IusFemina 2022: né uomo né donna, solo diritti

Nonostante il clima austero, dovuto alla pandemia e alla paura che ormai alberga in ogni individuo, venerdì sera al Teatro Portaportese di Roma è andata in scena l’emozione. L’occasione è stata quella della presentazione del calendario IusFemina 2022, ideato dall’avvocato Antonella Sotira, presidente di IusGustando e IusArteLibri, sempre attiva per i valori della legalità e della giustizia sociale. Questa 11a edizione del lunario nasconde un dono prezioso: l’immagine della madrina Matilde Brandi che diventa così icona grafica del Diritto alla femminilità, intesa come declinazione di bellezza, forza e coraggio senza distinzioni di genere e orientamento sessuale. Per rimarcare questo concetto, la copertina lascia spazio all’attore Antonello De Rosa ritratto nei panni di Jennifer ripreso dal monologo di Annibale Ruccello

Ad emozionare e impreziosire la serata, sono stati due artisti partenopei: la cantautrice, attrice e giornalista Giò Di Sarno e l’attore Antonello De Rosa, in un passaggio tra la vecchia e la nuova drammaturgia napoletana, trattando temi come la violenza verso i soggetti più deboli, a volte inconsapevolmente “complici” dei loro carnefici. Prova ne è Bammenella di Raffaele Viviani, scritta nel lontano 1912, interpretata dalla Di Sarno, per rappresentare la drammaturgia del passato e, in una sorta di passaggio del testimone, ha continuato Antonello De Rosa con un brano tratto da Femmene stracciate, scritto da Peppe Lanzetta, per arrivare appunto alla nuova drammaturgia che vanta nomi prestigiosi come ad esempio il citato Annibale Ruccello. De Rosa, oltre ad aver posato per il calendario e ad aver prestato la sua prestazione sul palco del Teatro Portaportese, ha con la Di Sarno il progetto di avviare una scuola di Nuova drammaturgia napoletana nella capitale. Negli anni tanti artisti, semplici sostenitori o vittime di violenza, hanno posato per il progetto Ius. Una su tutti è Maria Antonietta Rositani che nonostante le ustioni sul corpo e sul viso, procuratele dal marito nell’agguato del 12 marzo 2019, non ha rinunciato alla sua femminilità, posando insieme al suo difensore, a sancire il diritto di ogni vittima ad avere giustizia. Gli scatti, dove campeggia un grande orologio, ripresi nella Library Hall del Crowne Plaza Rome St. Peter’s sono stati realizzati dal fotografo Domenico Chiriano.

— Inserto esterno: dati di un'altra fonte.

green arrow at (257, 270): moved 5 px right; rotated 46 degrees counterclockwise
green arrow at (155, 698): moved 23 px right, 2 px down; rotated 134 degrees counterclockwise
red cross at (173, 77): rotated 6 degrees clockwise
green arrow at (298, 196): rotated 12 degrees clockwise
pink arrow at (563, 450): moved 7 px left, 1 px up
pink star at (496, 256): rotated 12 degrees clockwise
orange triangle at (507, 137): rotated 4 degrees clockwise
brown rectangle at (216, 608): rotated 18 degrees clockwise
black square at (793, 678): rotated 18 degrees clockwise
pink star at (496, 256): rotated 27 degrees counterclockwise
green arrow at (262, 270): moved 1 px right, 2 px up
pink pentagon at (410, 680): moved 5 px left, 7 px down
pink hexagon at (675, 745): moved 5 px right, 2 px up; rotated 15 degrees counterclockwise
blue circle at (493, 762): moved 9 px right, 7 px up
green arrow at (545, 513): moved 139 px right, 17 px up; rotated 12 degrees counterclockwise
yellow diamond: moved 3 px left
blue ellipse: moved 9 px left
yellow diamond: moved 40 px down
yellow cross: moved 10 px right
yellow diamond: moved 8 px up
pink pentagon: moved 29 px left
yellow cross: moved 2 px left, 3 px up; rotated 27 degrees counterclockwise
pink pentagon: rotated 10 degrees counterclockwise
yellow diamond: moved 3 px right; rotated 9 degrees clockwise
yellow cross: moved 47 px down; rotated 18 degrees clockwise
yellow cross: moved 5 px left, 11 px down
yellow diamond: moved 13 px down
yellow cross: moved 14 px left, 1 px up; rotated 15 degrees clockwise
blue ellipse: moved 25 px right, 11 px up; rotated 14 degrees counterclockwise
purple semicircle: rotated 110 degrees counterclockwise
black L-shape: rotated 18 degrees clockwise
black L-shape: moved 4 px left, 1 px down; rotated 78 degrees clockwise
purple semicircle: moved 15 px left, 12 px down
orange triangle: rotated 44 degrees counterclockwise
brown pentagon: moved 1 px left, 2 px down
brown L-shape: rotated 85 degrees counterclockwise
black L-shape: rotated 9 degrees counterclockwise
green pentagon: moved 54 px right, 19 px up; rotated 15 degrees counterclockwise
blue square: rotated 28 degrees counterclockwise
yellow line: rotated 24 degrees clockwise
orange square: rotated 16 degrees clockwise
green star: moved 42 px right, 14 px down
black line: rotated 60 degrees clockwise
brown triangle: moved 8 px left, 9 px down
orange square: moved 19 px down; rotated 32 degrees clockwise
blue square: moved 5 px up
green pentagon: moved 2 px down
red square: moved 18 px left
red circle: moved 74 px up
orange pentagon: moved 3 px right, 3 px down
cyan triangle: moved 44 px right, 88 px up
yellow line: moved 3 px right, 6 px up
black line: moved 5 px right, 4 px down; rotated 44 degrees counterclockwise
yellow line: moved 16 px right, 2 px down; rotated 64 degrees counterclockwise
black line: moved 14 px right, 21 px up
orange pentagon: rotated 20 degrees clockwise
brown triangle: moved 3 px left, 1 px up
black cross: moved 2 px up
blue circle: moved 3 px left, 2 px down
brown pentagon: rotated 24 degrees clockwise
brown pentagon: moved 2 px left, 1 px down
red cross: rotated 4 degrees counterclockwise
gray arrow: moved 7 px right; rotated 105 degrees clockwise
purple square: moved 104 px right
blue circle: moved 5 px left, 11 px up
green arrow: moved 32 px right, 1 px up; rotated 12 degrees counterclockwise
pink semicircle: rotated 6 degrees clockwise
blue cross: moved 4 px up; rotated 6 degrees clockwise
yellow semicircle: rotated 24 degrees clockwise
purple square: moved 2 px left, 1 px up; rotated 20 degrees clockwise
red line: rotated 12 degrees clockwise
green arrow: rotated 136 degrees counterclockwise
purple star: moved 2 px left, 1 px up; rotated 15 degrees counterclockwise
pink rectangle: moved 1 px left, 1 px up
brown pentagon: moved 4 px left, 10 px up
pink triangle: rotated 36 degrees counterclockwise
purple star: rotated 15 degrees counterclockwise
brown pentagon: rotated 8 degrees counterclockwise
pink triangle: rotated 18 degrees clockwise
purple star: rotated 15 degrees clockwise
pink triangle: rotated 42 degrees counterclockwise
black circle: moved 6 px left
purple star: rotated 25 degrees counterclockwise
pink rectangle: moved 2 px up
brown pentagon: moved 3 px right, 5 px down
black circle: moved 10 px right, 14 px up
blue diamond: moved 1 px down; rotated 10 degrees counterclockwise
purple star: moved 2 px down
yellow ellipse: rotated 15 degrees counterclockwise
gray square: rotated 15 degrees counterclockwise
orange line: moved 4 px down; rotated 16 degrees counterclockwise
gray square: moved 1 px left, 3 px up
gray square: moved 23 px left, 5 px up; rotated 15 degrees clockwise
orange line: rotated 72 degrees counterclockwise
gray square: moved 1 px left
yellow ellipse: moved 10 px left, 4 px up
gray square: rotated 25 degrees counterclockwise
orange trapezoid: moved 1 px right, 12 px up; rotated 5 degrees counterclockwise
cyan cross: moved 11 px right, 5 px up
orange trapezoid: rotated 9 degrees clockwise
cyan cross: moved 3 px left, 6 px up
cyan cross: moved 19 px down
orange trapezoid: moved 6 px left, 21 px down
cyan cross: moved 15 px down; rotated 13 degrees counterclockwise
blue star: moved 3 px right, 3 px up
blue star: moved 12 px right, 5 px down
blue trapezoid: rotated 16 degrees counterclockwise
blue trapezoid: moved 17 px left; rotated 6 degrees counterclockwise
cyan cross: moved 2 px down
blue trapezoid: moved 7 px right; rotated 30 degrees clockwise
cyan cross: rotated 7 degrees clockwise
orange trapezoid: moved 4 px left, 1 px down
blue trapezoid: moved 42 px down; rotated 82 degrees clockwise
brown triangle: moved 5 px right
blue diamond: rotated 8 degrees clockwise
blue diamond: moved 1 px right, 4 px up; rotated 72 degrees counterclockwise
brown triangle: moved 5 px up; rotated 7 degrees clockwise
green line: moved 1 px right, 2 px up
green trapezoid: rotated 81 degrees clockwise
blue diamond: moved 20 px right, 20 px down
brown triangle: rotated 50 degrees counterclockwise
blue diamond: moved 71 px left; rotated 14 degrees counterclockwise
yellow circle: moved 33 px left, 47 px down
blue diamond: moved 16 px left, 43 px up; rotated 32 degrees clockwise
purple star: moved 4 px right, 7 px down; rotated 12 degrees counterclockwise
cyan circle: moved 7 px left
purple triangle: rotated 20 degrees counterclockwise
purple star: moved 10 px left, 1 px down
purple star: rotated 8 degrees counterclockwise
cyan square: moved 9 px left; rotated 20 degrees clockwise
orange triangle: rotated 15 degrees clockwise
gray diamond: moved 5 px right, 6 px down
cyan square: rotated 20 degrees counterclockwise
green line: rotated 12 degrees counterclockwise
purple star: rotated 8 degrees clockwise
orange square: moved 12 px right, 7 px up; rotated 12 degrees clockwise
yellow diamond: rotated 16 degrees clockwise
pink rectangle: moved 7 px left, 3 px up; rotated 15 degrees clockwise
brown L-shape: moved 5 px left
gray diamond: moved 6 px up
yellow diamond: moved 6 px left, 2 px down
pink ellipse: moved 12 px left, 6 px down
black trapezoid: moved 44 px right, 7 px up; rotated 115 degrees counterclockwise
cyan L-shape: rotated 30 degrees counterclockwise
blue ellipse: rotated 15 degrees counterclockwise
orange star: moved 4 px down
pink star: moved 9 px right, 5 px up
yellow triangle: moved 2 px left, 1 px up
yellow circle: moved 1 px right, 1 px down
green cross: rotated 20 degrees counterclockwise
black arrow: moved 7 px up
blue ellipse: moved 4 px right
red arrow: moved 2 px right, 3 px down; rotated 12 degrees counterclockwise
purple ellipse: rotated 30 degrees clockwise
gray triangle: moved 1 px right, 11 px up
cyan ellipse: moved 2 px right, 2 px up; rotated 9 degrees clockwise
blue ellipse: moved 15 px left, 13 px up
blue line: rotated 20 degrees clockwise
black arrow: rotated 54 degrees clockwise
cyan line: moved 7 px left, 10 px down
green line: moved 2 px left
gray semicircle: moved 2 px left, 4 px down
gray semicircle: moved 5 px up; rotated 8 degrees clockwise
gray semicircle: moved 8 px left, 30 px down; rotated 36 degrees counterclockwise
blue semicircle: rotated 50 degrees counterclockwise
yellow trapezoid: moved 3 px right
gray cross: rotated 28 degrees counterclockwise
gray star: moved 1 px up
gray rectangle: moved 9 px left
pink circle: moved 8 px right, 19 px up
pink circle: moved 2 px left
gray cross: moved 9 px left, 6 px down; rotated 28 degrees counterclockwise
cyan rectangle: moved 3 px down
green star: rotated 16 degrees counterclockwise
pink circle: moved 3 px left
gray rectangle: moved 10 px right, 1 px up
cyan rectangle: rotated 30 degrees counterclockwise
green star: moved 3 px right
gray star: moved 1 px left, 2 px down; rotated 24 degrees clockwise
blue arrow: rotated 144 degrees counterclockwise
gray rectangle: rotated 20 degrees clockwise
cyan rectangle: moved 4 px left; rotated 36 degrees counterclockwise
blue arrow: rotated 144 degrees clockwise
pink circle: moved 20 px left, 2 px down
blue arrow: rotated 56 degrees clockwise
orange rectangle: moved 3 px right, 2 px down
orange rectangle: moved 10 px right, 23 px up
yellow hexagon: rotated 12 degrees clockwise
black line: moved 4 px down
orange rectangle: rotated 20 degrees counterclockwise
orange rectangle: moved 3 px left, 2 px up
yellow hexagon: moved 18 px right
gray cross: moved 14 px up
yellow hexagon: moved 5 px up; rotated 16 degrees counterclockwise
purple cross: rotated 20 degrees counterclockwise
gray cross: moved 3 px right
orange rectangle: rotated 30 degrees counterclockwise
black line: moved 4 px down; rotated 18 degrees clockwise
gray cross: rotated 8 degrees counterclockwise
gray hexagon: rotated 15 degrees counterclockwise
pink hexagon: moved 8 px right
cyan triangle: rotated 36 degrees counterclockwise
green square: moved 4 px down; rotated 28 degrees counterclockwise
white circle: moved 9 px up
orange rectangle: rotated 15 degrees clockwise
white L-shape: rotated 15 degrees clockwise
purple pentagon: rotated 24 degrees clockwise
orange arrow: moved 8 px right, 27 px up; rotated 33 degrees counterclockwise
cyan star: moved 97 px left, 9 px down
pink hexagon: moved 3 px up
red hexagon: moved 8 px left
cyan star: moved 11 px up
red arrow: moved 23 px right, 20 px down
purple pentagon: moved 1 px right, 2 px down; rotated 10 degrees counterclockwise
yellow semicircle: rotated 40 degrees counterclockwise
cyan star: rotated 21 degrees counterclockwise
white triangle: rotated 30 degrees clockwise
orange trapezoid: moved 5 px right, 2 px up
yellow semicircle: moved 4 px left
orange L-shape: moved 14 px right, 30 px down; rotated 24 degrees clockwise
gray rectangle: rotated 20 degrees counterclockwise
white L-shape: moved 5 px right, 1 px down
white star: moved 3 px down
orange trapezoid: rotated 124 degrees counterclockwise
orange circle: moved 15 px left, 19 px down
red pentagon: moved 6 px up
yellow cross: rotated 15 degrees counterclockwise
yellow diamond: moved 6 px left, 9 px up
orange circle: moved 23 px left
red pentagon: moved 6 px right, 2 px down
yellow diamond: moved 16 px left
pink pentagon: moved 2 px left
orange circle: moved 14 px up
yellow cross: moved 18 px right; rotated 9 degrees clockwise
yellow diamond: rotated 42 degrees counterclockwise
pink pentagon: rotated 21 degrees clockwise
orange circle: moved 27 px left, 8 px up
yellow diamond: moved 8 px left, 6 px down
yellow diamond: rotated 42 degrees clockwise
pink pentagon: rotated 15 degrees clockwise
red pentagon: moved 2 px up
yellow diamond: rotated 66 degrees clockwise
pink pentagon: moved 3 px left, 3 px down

Il filo rosso che attraversa il Calendario è il Tempo. Dopo la forzata pausa per la pandemia sono maturi i tempi per suggellare una nuova alleanza fra cultura e giustizia. L’evento si è svolto davanti a una platea ricca di personaggi noti e sostenitori del progetto: l’ex magistrato e socio onorario Ius, Simonetta Matone; il socio onorario Francesco Greco; la giornalista e inviata di Porta a Porta, Vittoriana Abate con il marito Simone Billi; la caposervizio di Tgr Lazio, Mariella Anziano; la giornalista conduttrice de Il Caffè di Rai Uno, Roberta Ammendola con il marito e la figlia; la giornalista Rai di Pubblica Utilità, Antonietta Di Vizia e alla regina delle notti romane, Mara Keplero. E molti altri ancora.

(*) Nella foto in alto è ritratta Giò Di Sarno

(**) Nella foto al centro sono ritratti Giò Di Sarno, Antonello De Rosa, Matilde Brandi e Antonella Sotira.

(***) Nella foto in basso sono ritratti Vittoriana Abate, Roberta Ammendola, Antonello De Rosa, Antonietta Di Vizia e Mariella Anziano.